So does the engine own pressure recovery limits, they are not all the same, some engines are designed for high-speed/high-altitudes, some optimised for lower Machs and lower ceilings, this is a known fact.

was reached by 800 kt IAS or TAS at s.l. already and the inlet is not the limit.

The engine (F-100-PW200) limits were well know as well, as for the change of inlet pressure recovery limit it didn’t make a difference before IPE engines (F-100PW-229 and F-110GE-129) were used, regardless of the inlet.

The “big-mouth” inlets did come into play to cope with the higher air-flows of later F110s and F100s to make use from the thrust gains of that, but it did change nothing about max speed in general.

You said it yourself so the issue is with BOTH engines and inlets and these were still limited to 800 kt KCAS with the F100.

It seems that your are in need of some further selfeducation about propulsion systems.

The F110 provided 5,000 pounds more thrust than the F100, and required a larger amount of air.

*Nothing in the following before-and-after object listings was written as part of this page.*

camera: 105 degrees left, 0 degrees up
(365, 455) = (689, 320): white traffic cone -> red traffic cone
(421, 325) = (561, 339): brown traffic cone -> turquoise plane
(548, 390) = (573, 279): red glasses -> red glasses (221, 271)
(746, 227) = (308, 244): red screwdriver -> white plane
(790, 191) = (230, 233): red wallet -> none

This in turn required that the area of the air intake be increased. However, this change was not made at first, and early F-16C/D Block 30’s are “small inlet” aircraft (e.g. the US Navy’s F-16N’s). The large inlet became the standard for F110-powered Fighting Falcons from F-16C Block 30D #86-0262 onward (the so-called “Big-mouths”). The large inlet is referred to as the “modular common air intake duct”. The Pratt&Whitney-equipped Block 32 aircraft all have the smaller inlet, called a “normal shock inlet”, the proverbial exception to the rule being the VISTA F-16. Unfortunately, air intake shapes could not be standardized on the production line because the lower-thrust F100 engine could not accommodate the additional air.
http://www.f-16.net/f-16_versions_article6.html

Is that so?

From ‘military aircraft pilots reports’ it is learned that the max low level all-weather terrain mode does set a limit of 500 kt IAS/TAS for the Mirage 2000D and Rafale.

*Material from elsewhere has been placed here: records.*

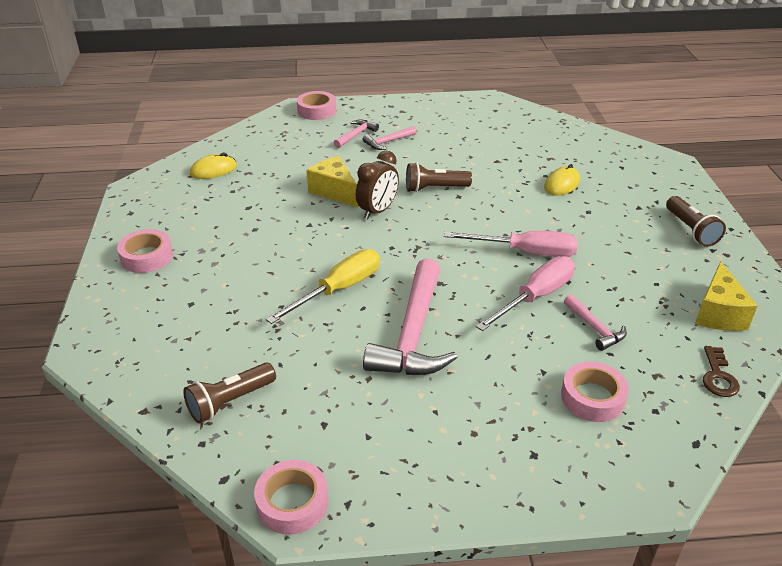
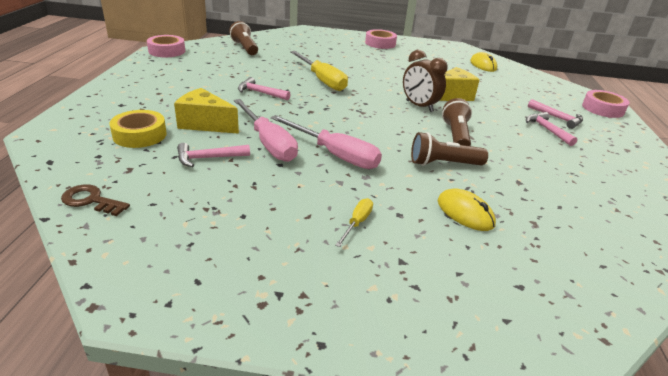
camera: 100 degrees right, 5 degrees down
(413, 334) = (260, 93): pink hammer -> pink hammer, size x0.47
(525, 252) = (334, 154): pink screwdriver -> pink screwdriver turned 75 degrees counterclockwise
(592, 397) = (140, 135): pink tape -> yellow tape
(616, 228) = (357, 223): none -> yellow screwdriver
(690, 230) = (332, 291): brown flashlight -> brown flashlight (443, 164)
(718, 313) = (165, 240): yellow cheese -> yellow cheese (205, 124)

Mirage 2000 and M53 are designed and optimised for M 2.2 and 50.000 operational ceiling.

Rafale is limited in software for 750 kt/ M 1.8 Operational (combat configuration) 50.000 ft, the rest is not a question of inlet but external weapon loads.

Here early Dasssault-Aviation website, today, they give Operational datas not DASHES = 750 kt/ M 1.8, DASH is M 2.0.

The F-16 was optimised for the A2A role to have its best performance at heights of 30 kft or lower and ~ Mach 0,9 including an excellent transonic performance.

BEST lift and turning performances at 40.000 ft defines Combat ceiling…

Similar thing is seen for the F-35, hence the comparisons with the F-16C Block 50.

NO. F-35 combat ceilling is 20.000 ft lower.

In the meanwhile all have realized that the Mach 1,6 limit was set to prevent damage from the F-35.

What i have realised is that Maximum Designed Machs are structural and dynamic limits.

In the case of the F-35 it does not matter, what the frontline pilot will do, because it can be enforced as a hard limit by digital control similar to the hard 9 G limit of the F-16 to prevent overstressing of the aircraft and the pilot.

As OPIT was pointing out, we had Mirage III pilots flying their mouts at M 2.53 and Mirage 2000s at M 2.5.

It doesn’t mean these events are representative of the aircraft flight envelops or “domaine de vol as we say” it only mean they flew them out of these limits only because the inlet pressure recovery limits allowed for the engine to sustain these Machs.

In the 70s/80s several pilots were lost by G-lock and at lower level there was no time to recover from that. A loaden F-16 will not be operated behind Mach 1,5 at all, whatever it can be pushed above 30 kft.

The main reason is that F-16 is notoriously short in range on internal fuel only, it was designed for a mission profile which is no longer used by the USAF, the fact that 90% of the time is would be carrying external tanks doesn’t mean it is its combat performances.

So before going personal again you restrict yourself to a single point in question for the benefit of all. The case about mph is buried aready.

I think you should really be asking these things to yourself.

I am growing tired of being told that i am lacking in courtesy and constantly told stories about aircrafts performances and roles while having to correct the innacurate information you post on a permanent basis to make point which are counteredicted by pilot reports even those of F-22.

Both of the major aircraft manufacturers have suffered from over optimistic delivery, performance and cost projections for both civil and defence related projects in the last few years. It seem endemic in the industry.

While things are not good with the A400, I don’t think its yet nailed to the perch. To be honest I am more worried about the performance shortfalls than those related to cost.

My thaught exactly.